Décédé en 1908, le Dr Paul-Émile Prévost consacrait à la musique tous les loisirs que lui permettaient ses fonctions de directeur du Bureau d’hygiène provincial. « Non content d’interpréter les œuvres des maîtres, peut-on lire dans sa notice nécrologique (L’Avenir du Nord, 22 mai 1908), il composa de fort jolies choses, et le monde musical lui doit plusieurs recueils de mélodies très appréciés. Selon le critique du Passe Temps, sa musique « est gracieuse, merveilleusement brodée, mais le choix des poésies ainsi embellies dénote le sens littéraire et le bon goût poétique du musicien ».
Le Dr P.-É. Prévost composé plusieurs morceaux de musique religieuse, et même une opérette qui fut présentée à Montréal avec beaucoup de succès. Il a aussi publié un roman.
Un an avant sa mort, Prévost avait harmonisé plusieurs « Chansons canadiennes » réunies dans un recueil illustré par Joseph-Charles Franchère (1866-1921). Selon L’Avenir du Nord, il s’agissait d’un travail « de grande valeur et de grand mérite, où la richesse et l’harmonie savante de l’accompagnement forment un contraste séduisant avec la mélodie dont ils font oublier la rusticité ».

§ Extraits de données:
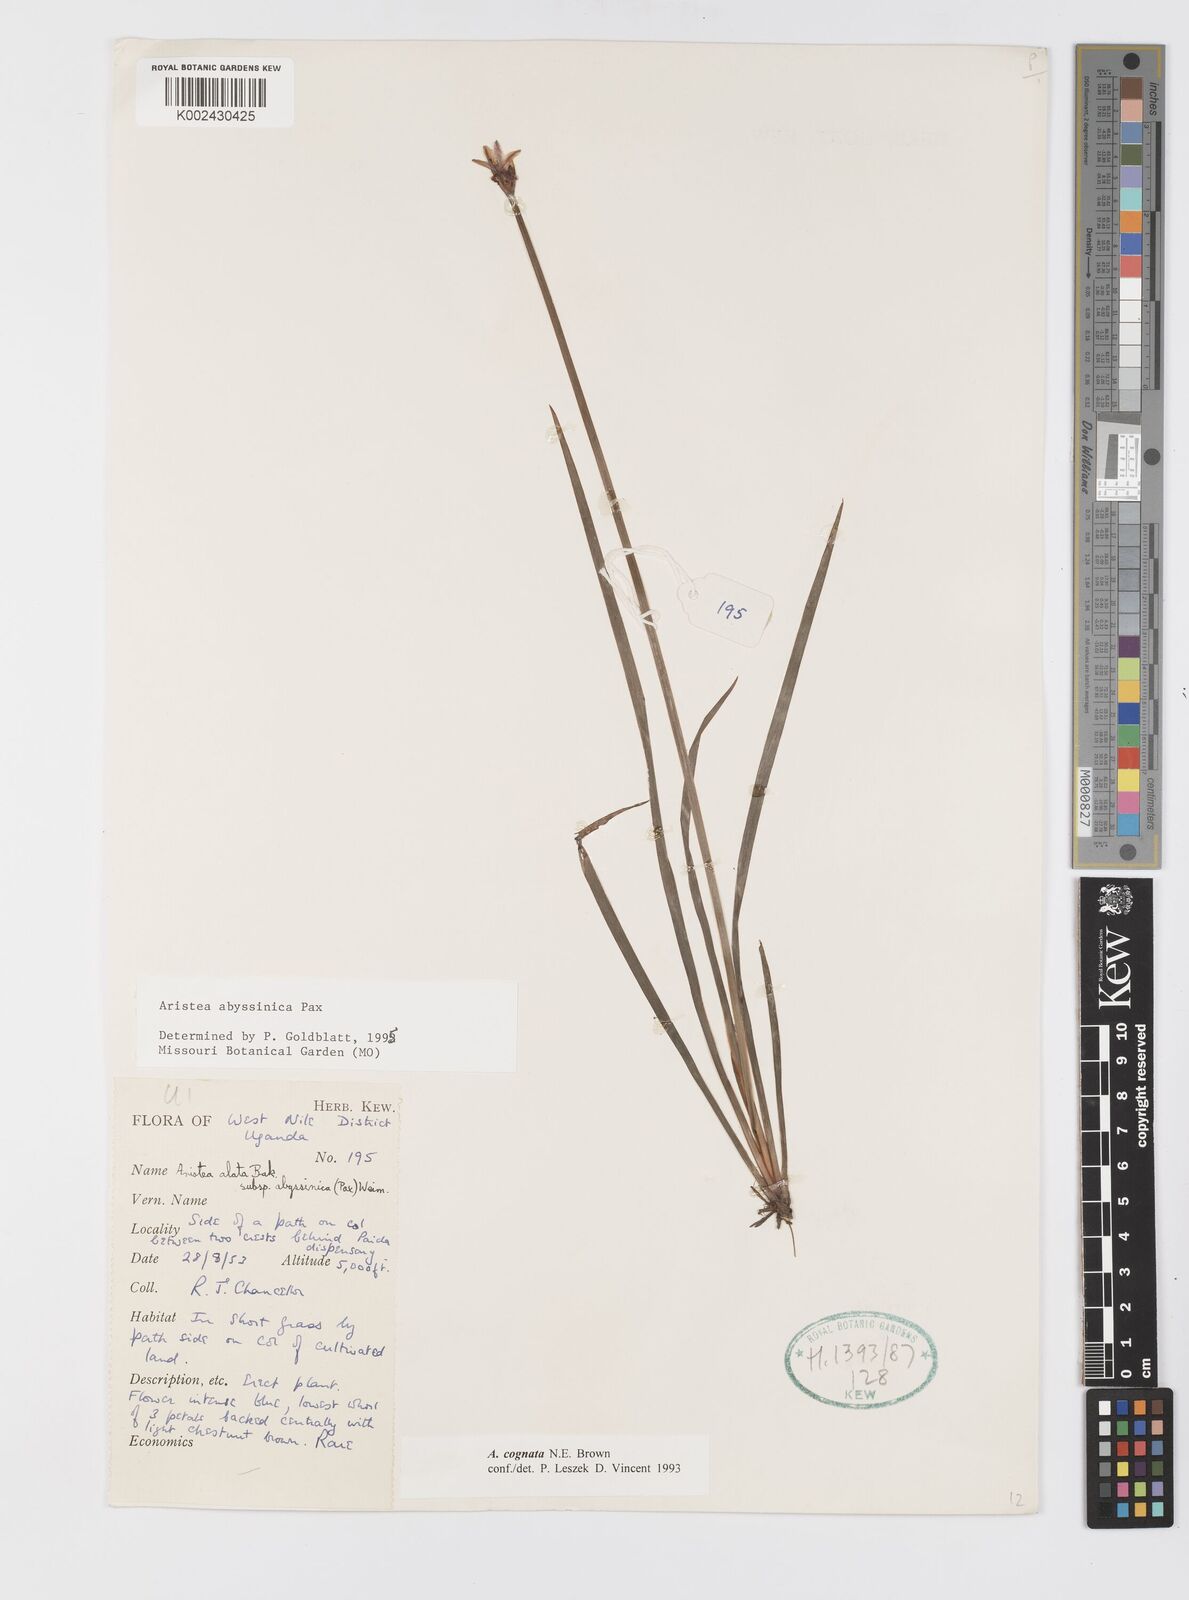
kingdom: Plantae
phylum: Tracheophyta
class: Liliopsida
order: Asparagales
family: Iridaceae
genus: Aristea
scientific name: Aristea abyssinica
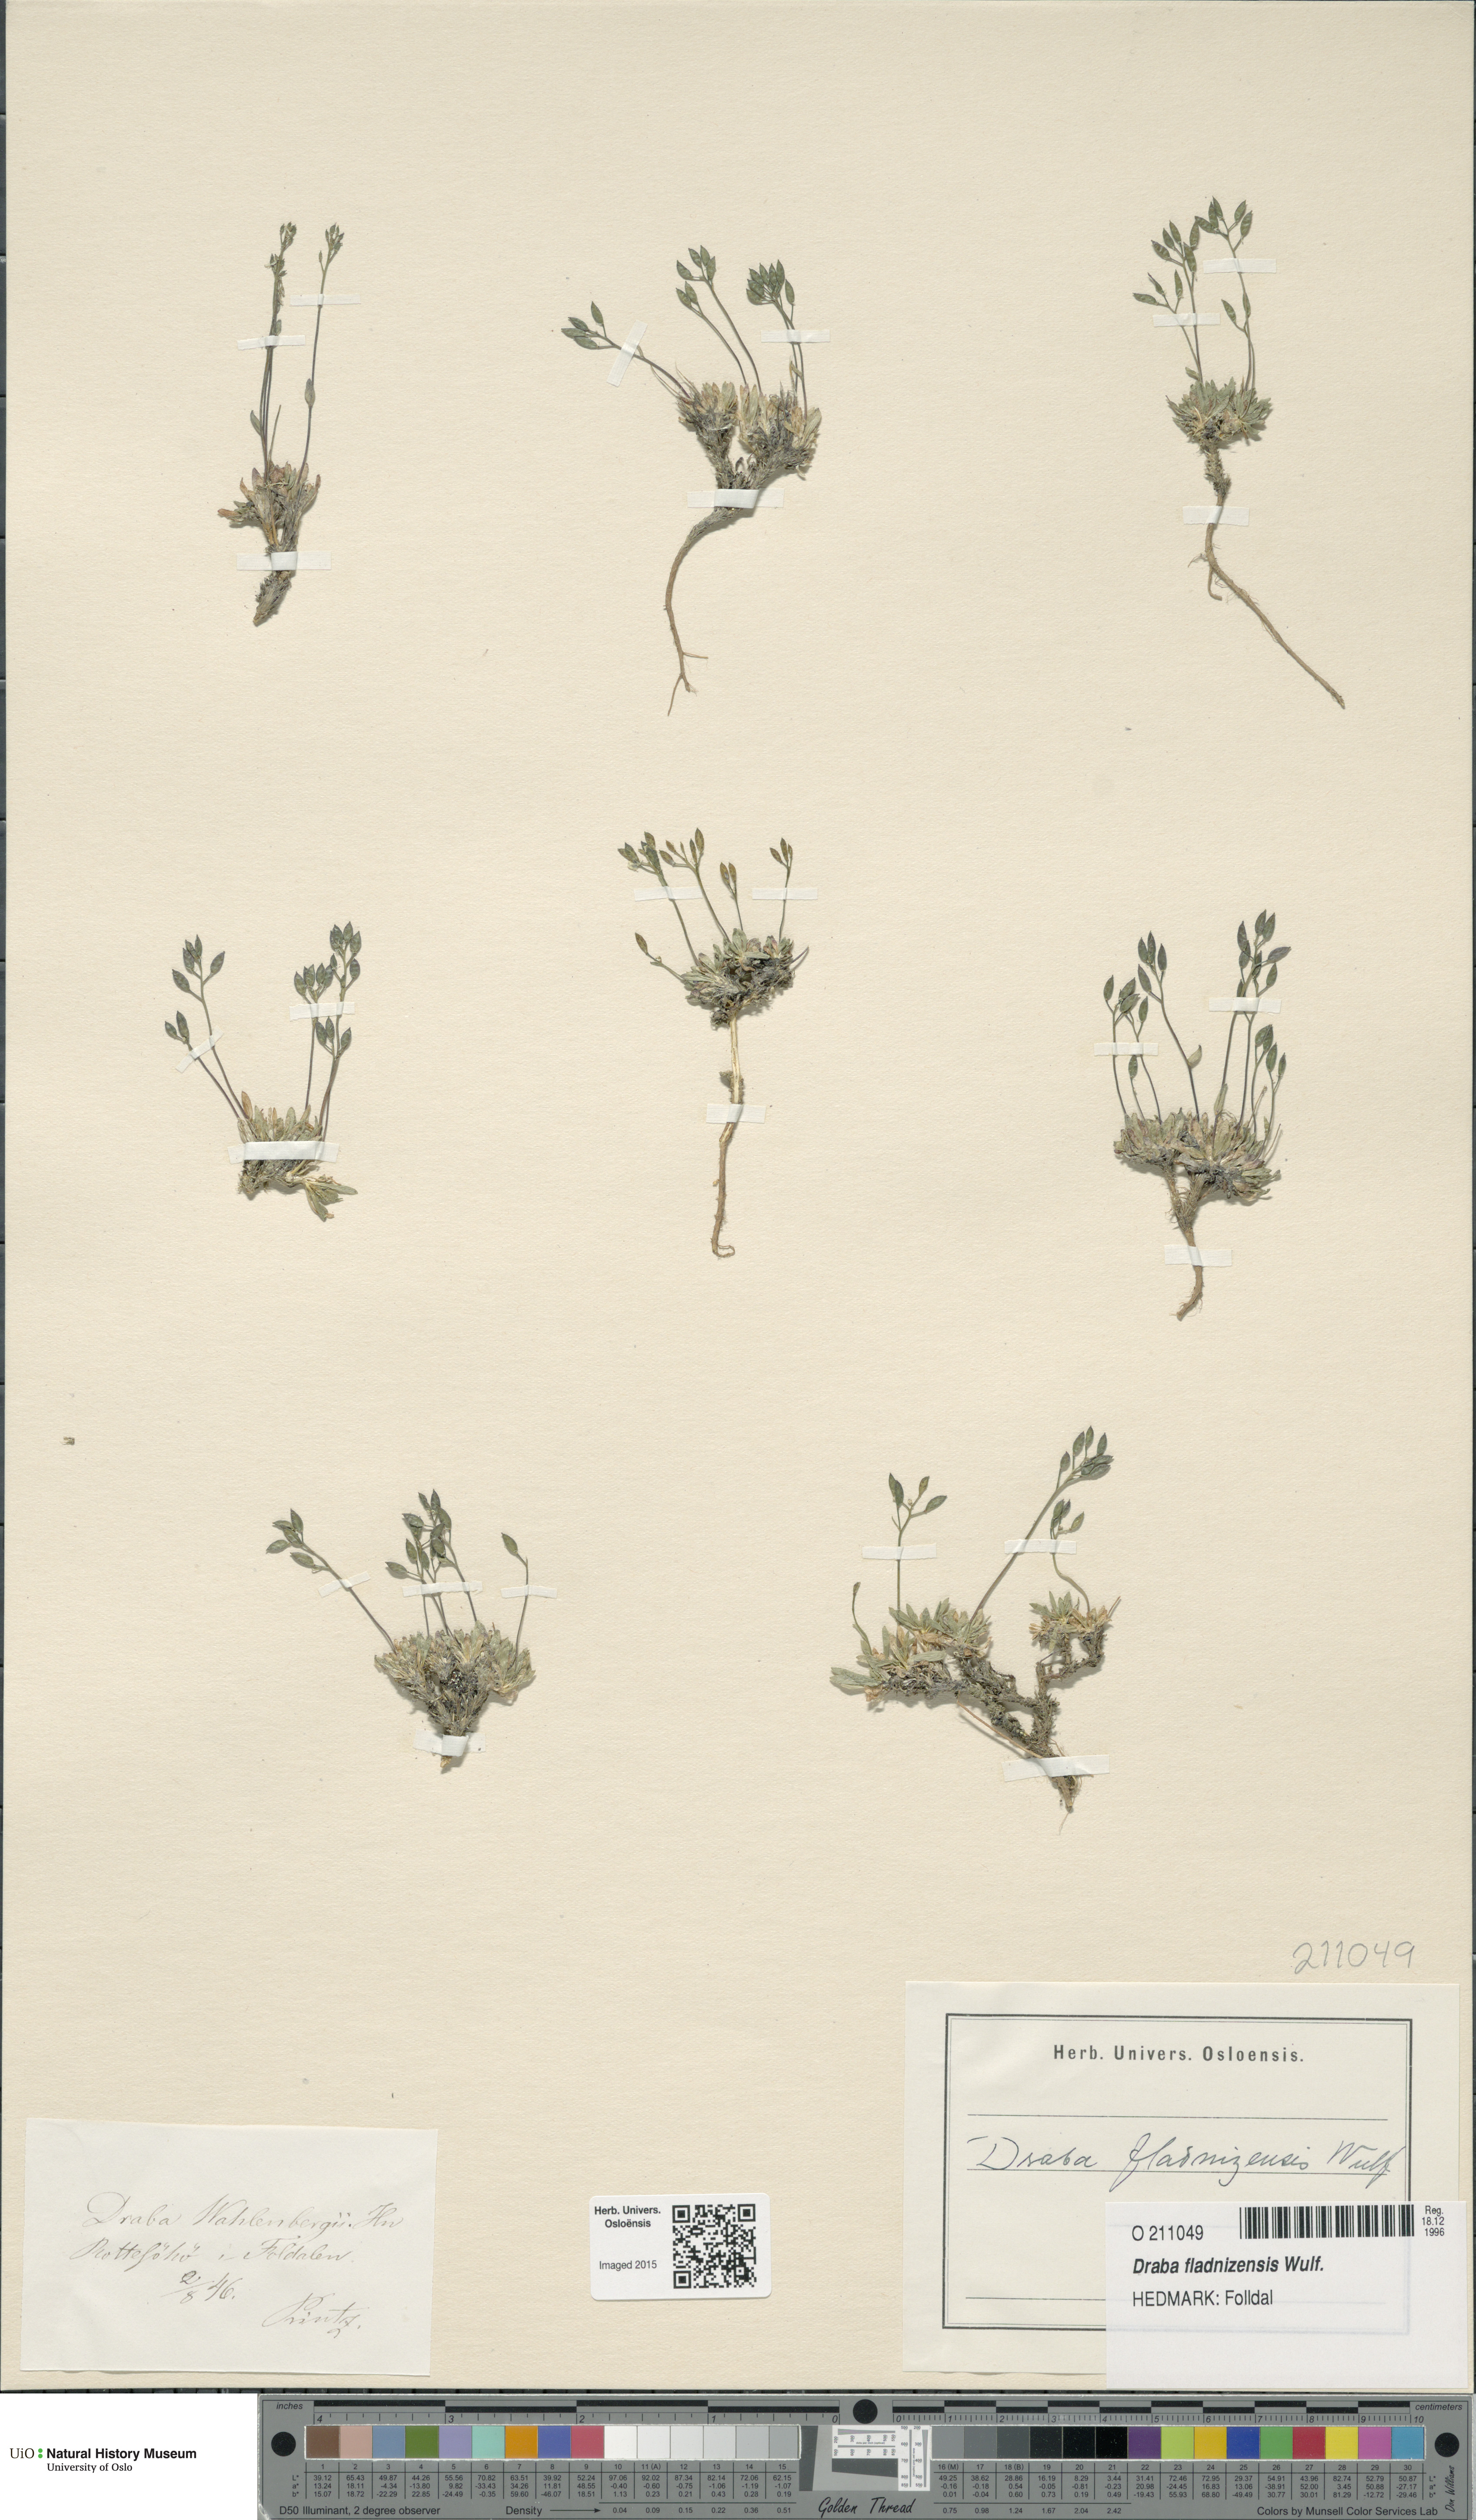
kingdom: Plantae
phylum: Tracheophyta
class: Magnoliopsida
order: Brassicales
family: Brassicaceae
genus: Draba
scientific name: Draba fladnizensis
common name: Austrian draba
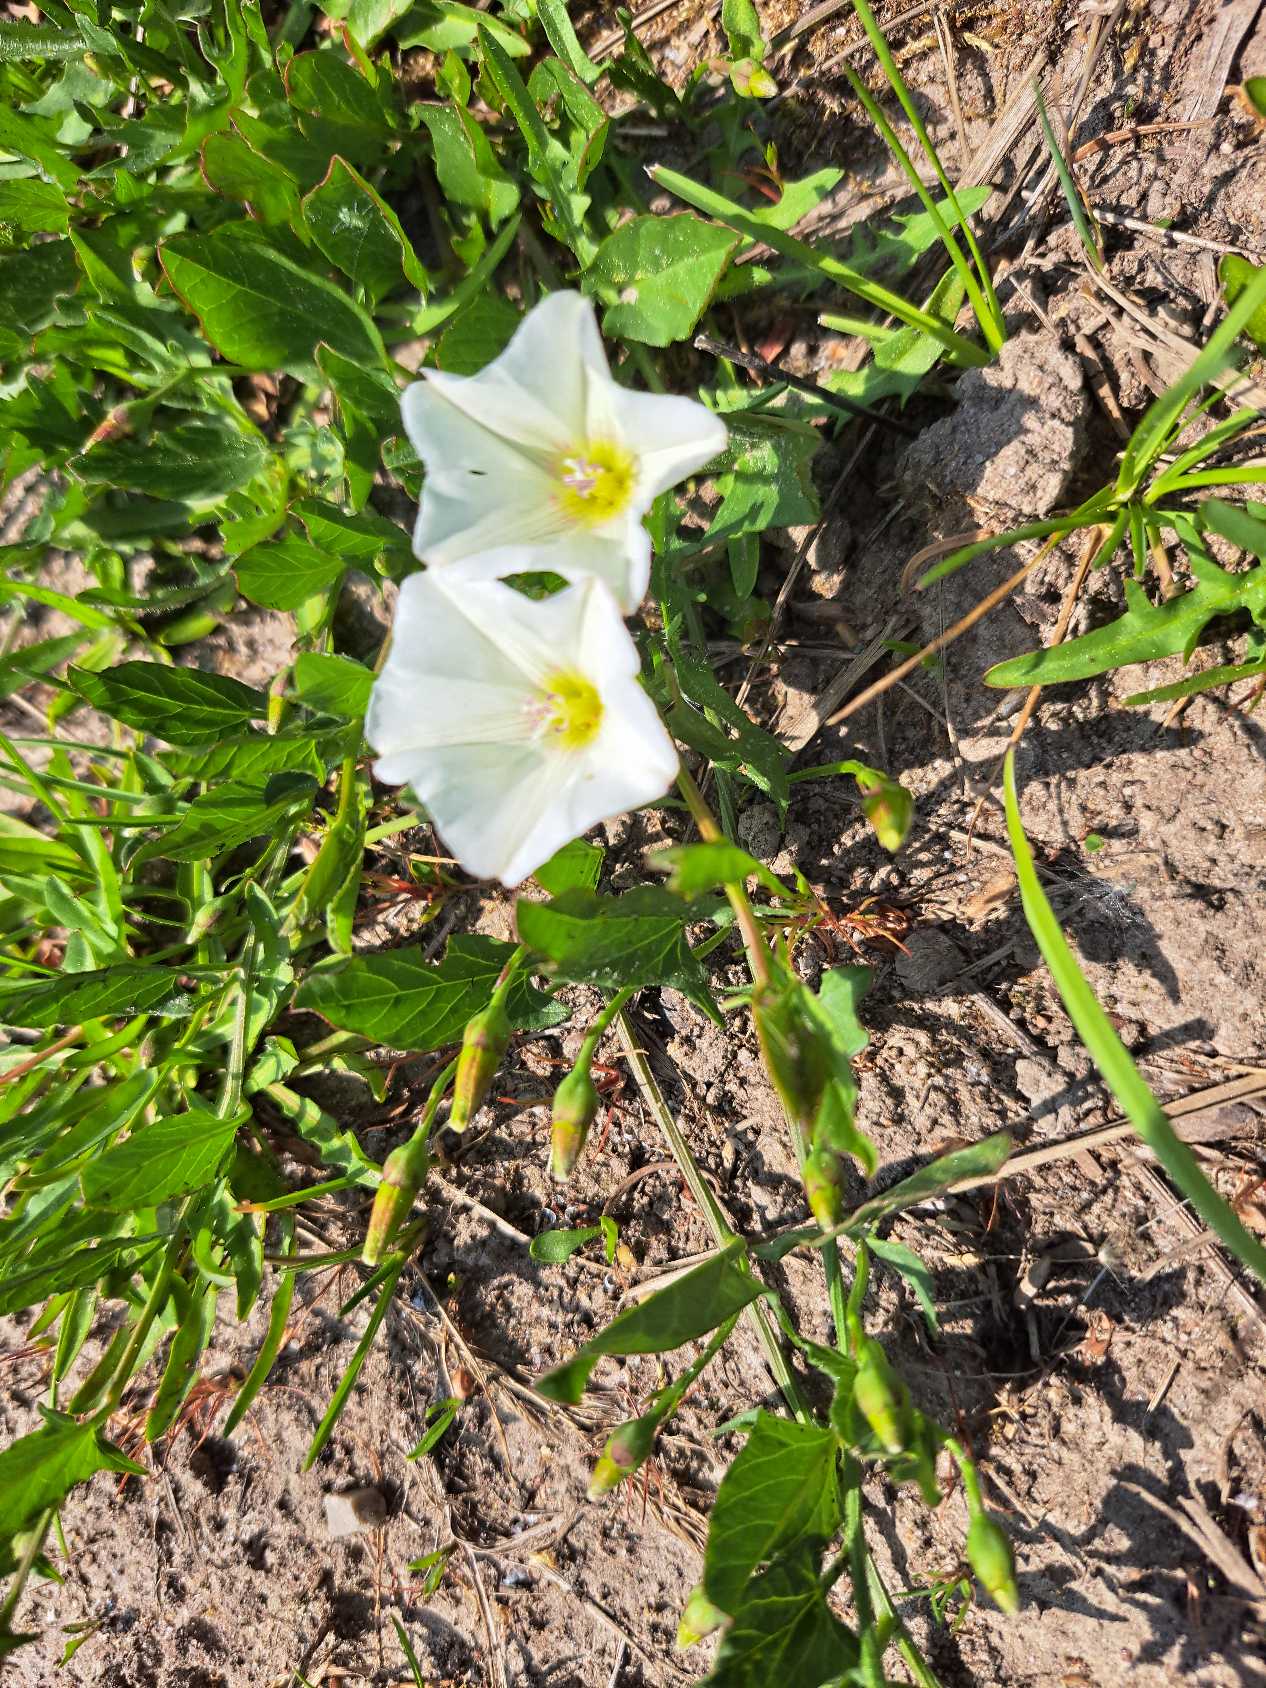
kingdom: Plantae
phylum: Tracheophyta
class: Magnoliopsida
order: Solanales
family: Convolvulaceae
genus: Convolvulus
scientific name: Convolvulus arvensis
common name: Ager-snerle
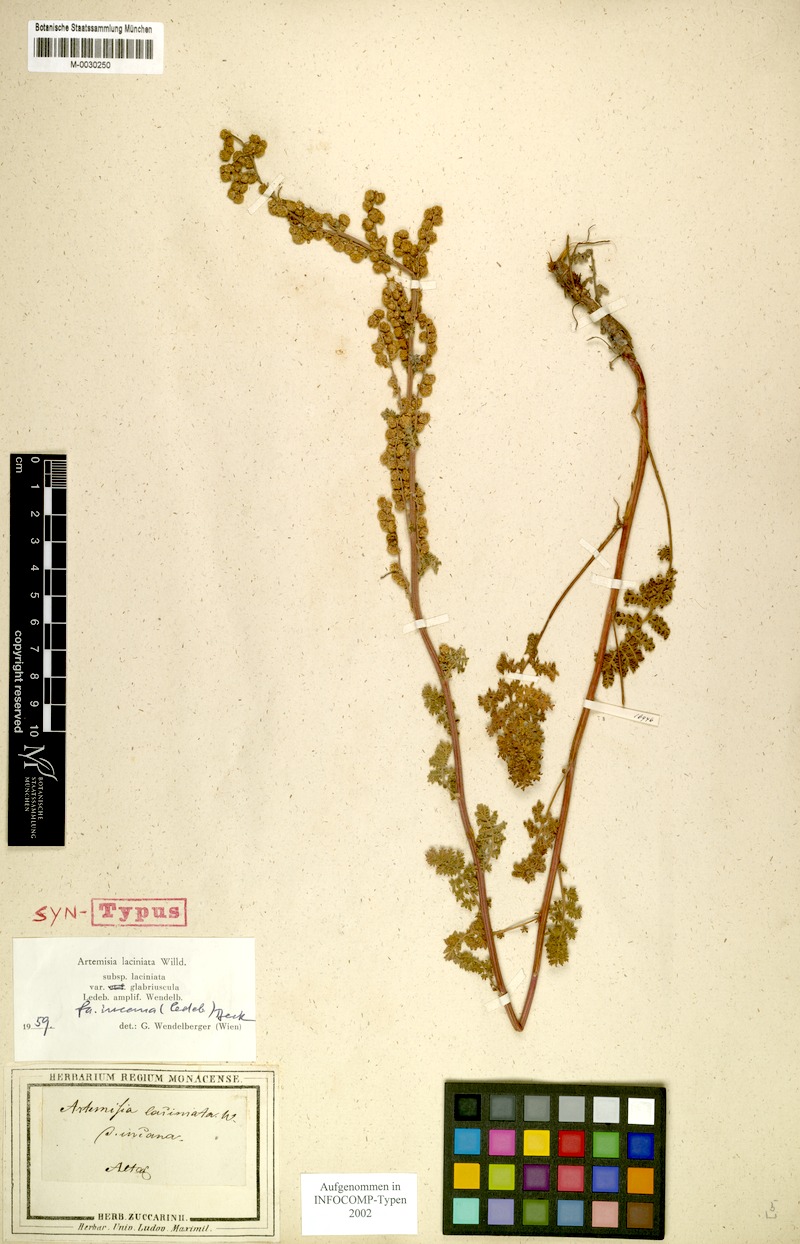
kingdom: Plantae
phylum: Tracheophyta
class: Magnoliopsida
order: Asterales
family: Asteraceae
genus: Artemisia
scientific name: Artemisia laciniata
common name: Siberian wormwood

§ Consigne: Citez mot pour mot, s'il vous plaît, tout ce qui va de « Le Dr P.-É. » jusqu'à « publié un roman. » dans le texte sur le Dr Prévost. Fiez-vous seulement au texte sur le Dr Prévost, pas aux lignes.

§ Réponse:
Le Dr P.-É. Prévost composé plusieurs morceaux de musique religieuse, et même une opérette qui fut présentée à Montréal avec beaucoup de succès. Il a aussi publié un roman.